**WHAT IS NEEDED:**
The lines to copy run from the one containing "wrist: (1242, 1134)" to the end of the records below; repeat them exactly and include nothing else.

Segment Start: INFORMATION SUPPLIED

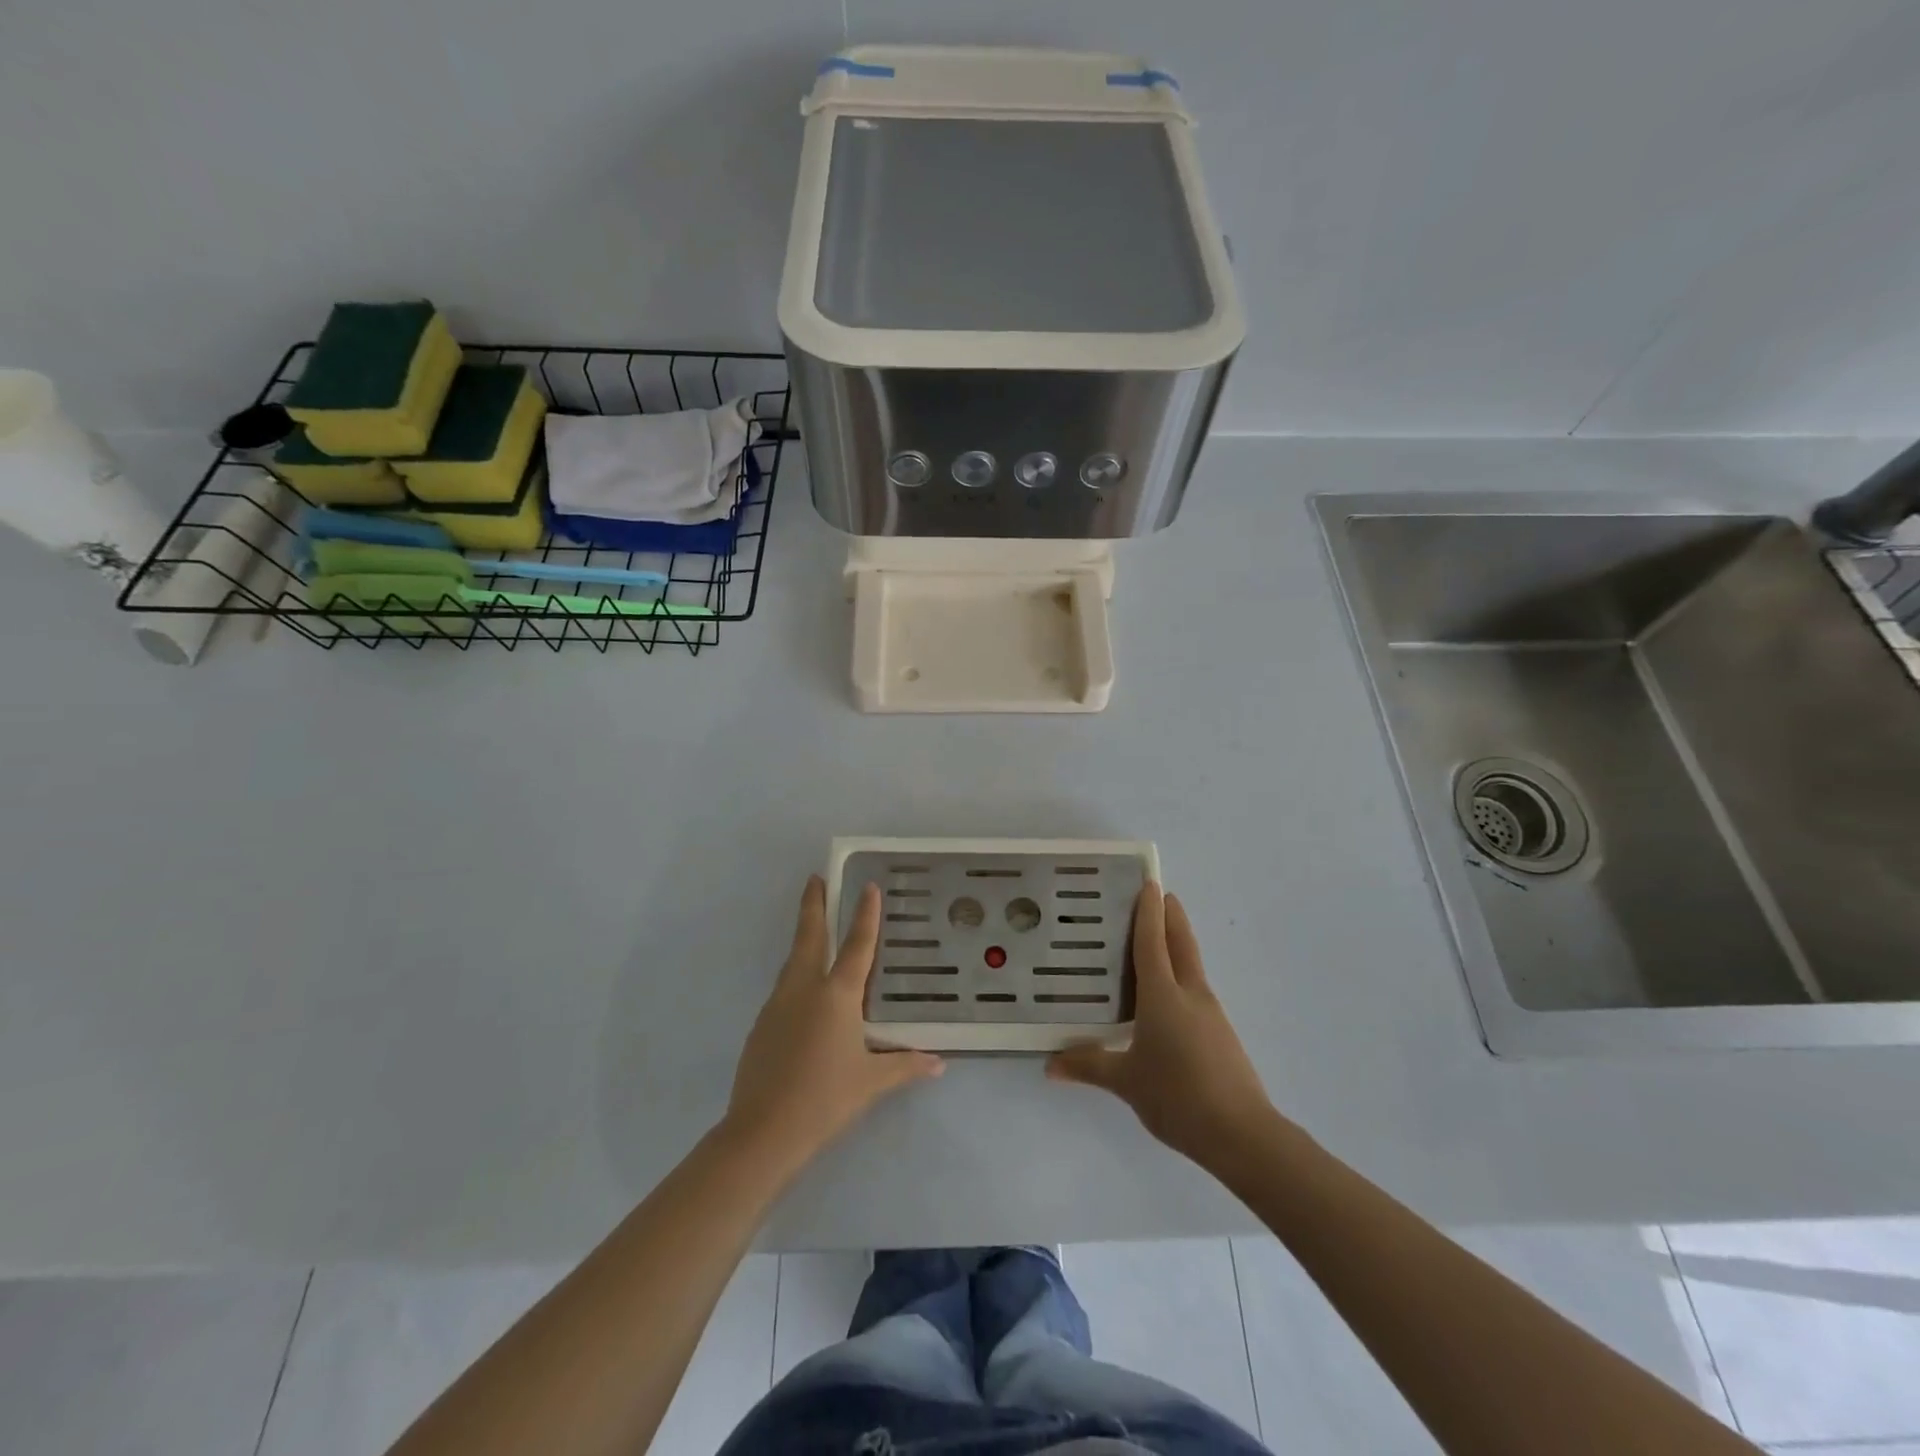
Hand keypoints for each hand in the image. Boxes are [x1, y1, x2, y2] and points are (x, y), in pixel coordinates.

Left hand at [724, 876, 943, 1169]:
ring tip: (813, 929)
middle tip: (814, 879)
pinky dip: (795, 975)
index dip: (865, 914)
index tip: (867, 886)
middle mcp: (805, 989)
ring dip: (803, 938)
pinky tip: (803, 993)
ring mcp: (778, 1005)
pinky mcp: (761, 1025)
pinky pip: (784, 988)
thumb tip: (938, 1063)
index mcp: (837, 995)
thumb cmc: (825, 1099)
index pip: (857, 945)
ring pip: (793, 961)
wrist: (763, 1131)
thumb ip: (905, 1066)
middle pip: (809, 936)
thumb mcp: (872, 1082)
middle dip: (813, 905)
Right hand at [1047, 884, 1271, 1166]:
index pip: (1152, 941)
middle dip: (1171, 916)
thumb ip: (1089, 1066)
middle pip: (1181, 943)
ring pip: (1192, 964)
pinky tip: (1168, 993)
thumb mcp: (1126, 1082)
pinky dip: (1182, 974)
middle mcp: (1189, 993)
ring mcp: (1210, 1012)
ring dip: (1177, 943)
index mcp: (1163, 995)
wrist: (1242, 1134)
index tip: (1149, 882)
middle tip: (1159, 893)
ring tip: (1156, 939)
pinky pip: (1196, 988)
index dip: (1149, 911)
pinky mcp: (1220, 1033)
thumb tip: (1050, 1065)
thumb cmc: (1178, 1096)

Segment End: INFORMATION SUPPLIED

**SOLUTION FOR THIS TASK:**
wrist: (1242, 1134)
index tip: (1149, 882)
middle tip: (1159, 893)
ring tip: (1156, 939)
pinky pip: (1196, 988)
index dip: (1149, 911)
pinky mcp: (1220, 1033)
thumb tip: (1050, 1065)
thumb cmc: (1178, 1096)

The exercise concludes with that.